#### GIVEN REQUEST:
Write the next part of the sermon on Jesus as the Bread of Life, picking up right after its last sentence.

#### PASSAGE:
The Signs of Jesus (V)
Jesus: The Bread of Life (I)
John 6:1-15

Today, we are going to look an another of Jesus’ miracles that John recorded in his gospel. I think that it is very interesting to look at, because it is actually the only miracle, apart from Jesus’ resurrection, that is recorded in all four gospels.

Why did this miracle leave such a strong impression in the minds of the gospel writers? Was it the greatest miracle? Was it the most miraculous miracle?

Apart from this miracle, Jesus showed His control over nature by changing water into wine, changing the weather by stopping a storm, and even walking on water.

And He showed His control over life by healing many people, and even raised Lazarus, who had been buried in a grave for four days, back from the dead.

Amazing! But none of these miracles seems to have been so significant as to cause Matthew, Mark, Luke and John to all write about them in their gospel accounts of Jesus.

On the other hand, they all did write about the miracle of Jesus feeding this big group of people. What was it about Jesus feeding this big crowd, who weren’t actually in any danger of starvation, that seemed even more important to Matthew, Mark, Luke and John to all write about than, for example, Jesus’ raising of Lazarus from the dead?

As we think about this, let’s remember why John purposefully chose the seven miracles in his gospel that he did:

“Jesus did many other miraculous signs in the presence of his disciples, which are not recorded in this book.
But these are written that you may believe that Jesus is the Christ, the Son of God, and that by believing you may have life in his name.” (John 20:30-31)

Why was this miracle such an important sign?

Let’s look at who was there and what happened. Verse 2:

“and a great crowd of people followed him because they saw the miraculous signs he had performed on the sick.”

#### RECORDS:
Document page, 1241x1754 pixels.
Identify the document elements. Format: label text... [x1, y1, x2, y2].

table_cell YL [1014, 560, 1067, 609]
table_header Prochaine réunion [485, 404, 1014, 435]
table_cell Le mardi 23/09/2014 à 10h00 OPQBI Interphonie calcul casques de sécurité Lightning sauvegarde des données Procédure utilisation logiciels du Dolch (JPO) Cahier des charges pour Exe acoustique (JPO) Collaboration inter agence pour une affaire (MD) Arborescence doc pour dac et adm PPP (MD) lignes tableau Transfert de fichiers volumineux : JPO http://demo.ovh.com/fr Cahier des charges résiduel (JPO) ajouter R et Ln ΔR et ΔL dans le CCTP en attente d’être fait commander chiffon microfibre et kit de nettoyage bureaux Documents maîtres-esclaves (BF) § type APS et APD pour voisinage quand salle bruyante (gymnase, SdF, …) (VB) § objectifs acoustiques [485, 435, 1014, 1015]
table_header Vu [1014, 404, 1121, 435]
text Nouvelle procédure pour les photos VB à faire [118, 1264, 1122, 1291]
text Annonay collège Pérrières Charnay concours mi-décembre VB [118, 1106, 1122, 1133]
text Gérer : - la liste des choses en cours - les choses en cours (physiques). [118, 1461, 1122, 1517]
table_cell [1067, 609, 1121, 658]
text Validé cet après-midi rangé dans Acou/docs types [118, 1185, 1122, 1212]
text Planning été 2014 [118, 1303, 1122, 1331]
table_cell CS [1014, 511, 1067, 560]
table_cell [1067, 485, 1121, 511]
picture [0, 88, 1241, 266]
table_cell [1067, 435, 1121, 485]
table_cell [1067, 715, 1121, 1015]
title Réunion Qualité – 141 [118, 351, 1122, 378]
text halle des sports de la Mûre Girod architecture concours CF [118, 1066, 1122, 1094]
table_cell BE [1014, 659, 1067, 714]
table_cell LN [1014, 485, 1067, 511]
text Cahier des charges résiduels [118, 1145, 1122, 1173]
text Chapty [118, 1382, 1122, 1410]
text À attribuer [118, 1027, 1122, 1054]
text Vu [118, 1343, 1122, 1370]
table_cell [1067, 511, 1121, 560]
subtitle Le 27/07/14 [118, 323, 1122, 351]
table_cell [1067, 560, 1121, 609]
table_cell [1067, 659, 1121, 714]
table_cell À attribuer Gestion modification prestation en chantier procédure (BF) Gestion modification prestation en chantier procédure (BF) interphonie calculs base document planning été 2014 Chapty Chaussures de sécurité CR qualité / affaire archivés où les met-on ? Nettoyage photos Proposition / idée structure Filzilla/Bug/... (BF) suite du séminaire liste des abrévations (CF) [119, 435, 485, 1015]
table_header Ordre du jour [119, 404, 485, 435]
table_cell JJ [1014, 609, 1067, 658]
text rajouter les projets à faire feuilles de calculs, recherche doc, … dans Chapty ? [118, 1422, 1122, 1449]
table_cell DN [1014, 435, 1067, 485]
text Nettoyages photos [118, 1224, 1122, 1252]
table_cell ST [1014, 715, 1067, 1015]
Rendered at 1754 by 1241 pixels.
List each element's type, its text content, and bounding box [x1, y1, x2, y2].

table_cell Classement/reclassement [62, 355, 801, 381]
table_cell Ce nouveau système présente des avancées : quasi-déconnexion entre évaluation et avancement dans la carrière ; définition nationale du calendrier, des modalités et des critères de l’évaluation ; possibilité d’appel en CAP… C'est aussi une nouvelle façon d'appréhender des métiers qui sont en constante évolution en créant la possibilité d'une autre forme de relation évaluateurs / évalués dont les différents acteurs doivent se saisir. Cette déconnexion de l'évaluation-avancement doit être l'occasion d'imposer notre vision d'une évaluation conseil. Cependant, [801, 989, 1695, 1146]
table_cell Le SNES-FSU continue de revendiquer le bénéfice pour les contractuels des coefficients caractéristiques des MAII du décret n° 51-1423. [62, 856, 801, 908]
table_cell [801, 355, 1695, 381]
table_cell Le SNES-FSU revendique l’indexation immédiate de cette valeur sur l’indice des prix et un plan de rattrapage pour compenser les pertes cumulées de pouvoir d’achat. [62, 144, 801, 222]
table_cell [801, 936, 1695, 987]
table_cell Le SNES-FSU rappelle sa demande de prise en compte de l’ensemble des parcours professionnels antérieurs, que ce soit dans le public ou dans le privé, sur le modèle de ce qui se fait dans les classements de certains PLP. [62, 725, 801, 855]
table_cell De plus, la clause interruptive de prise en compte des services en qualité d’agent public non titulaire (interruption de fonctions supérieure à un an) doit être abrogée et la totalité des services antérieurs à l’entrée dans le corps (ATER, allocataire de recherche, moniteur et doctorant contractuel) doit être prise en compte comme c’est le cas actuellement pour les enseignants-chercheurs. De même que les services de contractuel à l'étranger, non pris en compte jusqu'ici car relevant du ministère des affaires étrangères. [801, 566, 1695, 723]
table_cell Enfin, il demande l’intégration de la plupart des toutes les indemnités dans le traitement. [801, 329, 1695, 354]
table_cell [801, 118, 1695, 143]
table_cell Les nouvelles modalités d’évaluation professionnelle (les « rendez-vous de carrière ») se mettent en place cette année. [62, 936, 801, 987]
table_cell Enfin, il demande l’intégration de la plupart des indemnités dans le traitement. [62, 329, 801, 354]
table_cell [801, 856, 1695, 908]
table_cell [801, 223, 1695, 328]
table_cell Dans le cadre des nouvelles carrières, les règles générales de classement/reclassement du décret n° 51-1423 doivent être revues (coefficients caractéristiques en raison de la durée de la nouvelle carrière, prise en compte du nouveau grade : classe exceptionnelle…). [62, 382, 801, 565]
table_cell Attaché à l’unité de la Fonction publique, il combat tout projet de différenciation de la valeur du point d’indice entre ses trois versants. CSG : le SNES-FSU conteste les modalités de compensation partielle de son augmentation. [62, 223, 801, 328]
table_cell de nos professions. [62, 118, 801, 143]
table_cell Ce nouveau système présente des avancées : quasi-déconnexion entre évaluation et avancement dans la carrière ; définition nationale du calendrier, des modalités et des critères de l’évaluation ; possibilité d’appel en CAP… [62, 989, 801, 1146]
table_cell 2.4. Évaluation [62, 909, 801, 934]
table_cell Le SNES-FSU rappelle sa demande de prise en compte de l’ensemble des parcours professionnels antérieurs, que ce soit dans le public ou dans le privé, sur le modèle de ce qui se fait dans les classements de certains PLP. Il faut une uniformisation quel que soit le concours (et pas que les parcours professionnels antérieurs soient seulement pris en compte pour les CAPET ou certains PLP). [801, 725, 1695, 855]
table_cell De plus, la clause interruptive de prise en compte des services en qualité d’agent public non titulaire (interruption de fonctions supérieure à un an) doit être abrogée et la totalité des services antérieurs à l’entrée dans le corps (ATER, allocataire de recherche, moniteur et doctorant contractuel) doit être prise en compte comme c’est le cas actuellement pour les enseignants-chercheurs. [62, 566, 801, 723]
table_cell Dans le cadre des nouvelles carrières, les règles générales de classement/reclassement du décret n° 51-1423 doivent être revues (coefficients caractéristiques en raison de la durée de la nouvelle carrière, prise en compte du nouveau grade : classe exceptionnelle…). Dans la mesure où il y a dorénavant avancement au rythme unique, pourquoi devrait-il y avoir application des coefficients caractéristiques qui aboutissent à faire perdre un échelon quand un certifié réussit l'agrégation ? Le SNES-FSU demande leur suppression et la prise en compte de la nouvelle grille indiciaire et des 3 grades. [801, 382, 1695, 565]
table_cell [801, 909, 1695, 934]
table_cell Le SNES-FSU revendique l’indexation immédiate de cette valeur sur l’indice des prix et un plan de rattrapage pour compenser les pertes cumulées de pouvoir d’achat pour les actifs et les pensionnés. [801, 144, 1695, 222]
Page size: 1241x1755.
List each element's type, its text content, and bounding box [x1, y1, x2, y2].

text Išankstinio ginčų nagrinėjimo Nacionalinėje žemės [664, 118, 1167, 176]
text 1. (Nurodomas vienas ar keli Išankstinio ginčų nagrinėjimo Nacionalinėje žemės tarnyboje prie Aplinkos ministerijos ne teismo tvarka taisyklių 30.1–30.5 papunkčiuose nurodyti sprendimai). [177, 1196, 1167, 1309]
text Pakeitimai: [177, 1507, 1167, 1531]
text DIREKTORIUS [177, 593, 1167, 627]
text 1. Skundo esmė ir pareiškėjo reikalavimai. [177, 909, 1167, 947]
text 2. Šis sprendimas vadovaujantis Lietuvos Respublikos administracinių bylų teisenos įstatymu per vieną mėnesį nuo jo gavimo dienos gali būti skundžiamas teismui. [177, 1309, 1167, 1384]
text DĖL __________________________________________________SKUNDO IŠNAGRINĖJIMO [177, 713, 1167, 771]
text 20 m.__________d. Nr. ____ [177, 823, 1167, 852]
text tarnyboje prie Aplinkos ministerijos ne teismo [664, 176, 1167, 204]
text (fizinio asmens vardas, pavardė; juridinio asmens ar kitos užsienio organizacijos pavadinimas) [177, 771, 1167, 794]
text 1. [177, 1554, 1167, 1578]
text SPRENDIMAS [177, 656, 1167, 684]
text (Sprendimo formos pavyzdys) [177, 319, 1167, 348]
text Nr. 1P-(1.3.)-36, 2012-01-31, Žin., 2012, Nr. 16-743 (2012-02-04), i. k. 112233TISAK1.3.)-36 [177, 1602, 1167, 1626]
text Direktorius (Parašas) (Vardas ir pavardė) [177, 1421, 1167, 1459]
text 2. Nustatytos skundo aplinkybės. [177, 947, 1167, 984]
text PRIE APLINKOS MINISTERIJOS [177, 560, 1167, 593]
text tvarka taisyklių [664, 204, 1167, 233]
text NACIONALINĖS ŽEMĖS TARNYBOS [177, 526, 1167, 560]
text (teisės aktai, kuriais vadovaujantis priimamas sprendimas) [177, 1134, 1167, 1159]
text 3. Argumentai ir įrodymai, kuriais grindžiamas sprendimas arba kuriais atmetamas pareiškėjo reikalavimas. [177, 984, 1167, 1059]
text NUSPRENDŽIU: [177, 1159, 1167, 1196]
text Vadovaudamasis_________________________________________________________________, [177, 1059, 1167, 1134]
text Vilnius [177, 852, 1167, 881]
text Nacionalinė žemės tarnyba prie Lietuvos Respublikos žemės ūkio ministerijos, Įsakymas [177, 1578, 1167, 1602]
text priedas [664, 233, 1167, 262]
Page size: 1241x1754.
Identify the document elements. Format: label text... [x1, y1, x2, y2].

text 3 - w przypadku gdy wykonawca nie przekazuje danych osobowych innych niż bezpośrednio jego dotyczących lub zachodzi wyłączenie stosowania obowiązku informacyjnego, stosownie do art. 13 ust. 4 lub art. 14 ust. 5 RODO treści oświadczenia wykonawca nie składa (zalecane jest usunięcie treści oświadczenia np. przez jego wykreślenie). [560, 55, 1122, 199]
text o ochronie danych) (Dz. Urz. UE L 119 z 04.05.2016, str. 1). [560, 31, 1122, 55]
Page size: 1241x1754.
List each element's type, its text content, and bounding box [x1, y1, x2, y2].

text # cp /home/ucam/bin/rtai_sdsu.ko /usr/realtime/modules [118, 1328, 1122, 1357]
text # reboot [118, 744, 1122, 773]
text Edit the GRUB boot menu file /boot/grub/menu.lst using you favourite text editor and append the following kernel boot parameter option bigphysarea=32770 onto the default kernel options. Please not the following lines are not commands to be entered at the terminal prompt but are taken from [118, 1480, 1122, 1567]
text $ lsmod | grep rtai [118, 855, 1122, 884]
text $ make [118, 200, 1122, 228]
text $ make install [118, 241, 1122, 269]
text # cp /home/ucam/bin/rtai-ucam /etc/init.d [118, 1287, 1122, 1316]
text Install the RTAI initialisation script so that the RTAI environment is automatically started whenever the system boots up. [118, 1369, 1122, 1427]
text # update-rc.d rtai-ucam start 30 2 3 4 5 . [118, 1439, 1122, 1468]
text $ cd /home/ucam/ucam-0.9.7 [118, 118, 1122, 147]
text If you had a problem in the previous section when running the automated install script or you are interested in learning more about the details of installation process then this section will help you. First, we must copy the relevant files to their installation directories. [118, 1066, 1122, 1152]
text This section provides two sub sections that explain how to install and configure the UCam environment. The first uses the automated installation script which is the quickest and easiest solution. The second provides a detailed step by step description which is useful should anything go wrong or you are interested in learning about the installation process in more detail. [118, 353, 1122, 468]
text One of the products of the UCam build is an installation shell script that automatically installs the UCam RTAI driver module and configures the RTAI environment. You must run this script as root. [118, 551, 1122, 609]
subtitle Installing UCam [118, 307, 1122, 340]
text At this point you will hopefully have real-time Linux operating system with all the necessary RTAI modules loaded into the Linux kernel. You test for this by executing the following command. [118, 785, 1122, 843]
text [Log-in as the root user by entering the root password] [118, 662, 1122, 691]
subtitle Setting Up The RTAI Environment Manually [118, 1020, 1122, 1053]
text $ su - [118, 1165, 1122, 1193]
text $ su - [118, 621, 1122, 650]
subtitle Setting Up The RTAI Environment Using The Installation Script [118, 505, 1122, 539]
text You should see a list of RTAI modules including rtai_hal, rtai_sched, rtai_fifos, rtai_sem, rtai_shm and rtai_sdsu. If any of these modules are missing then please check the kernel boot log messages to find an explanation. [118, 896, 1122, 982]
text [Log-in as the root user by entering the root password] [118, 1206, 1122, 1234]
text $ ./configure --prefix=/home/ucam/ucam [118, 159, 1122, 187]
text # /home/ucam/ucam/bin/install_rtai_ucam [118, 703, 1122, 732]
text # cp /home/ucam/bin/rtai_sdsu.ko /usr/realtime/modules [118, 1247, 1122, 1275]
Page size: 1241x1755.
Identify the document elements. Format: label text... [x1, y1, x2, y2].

#### RESPONSE:
John tells us that there were about 5000 men. But Matthew give us a little more detail:

“The number of those who ate was about five thousand men, besides women and children.” (Matthew 14:21)

So actually there were probably several thousand more than just the 5000 men that John mentioned. Whatever the case, it was a very big crowd of people! What brought them all to this place at that time?

The first answer can be seen in verse 4. “The Jewish Passover Feast was near.”

The Passover was a traditional Jewish festival that commemorated how God had used Moses to save the Israelites from slavery in Egypt. God sent ten plagues to secure their release. The tenth plague was death. But each Israelite family was commanded to sacrifice a lamb and paint around their doors with its blood as a sign of God’s promised protection over them. In this final curse, the Angel of Death took the lives of all the firstborn throughout Egypt; but it passed over the Israelites, who had obediently trusted God’s command.

So the Passover festival was full of symbolism that taught each generation about God’s faithfulness, God’s protection, and God’s provision and blessings in saving them from this death in Egypt.

So, coming back to our story, these people were from all parts of the land, gathering together in Jerusalem for the Passover. They were looking forward to a special feast that was rich in tradition. And it is significant that this feast represented God’s faithfulness, His saving power, and His perfect provision for their needs.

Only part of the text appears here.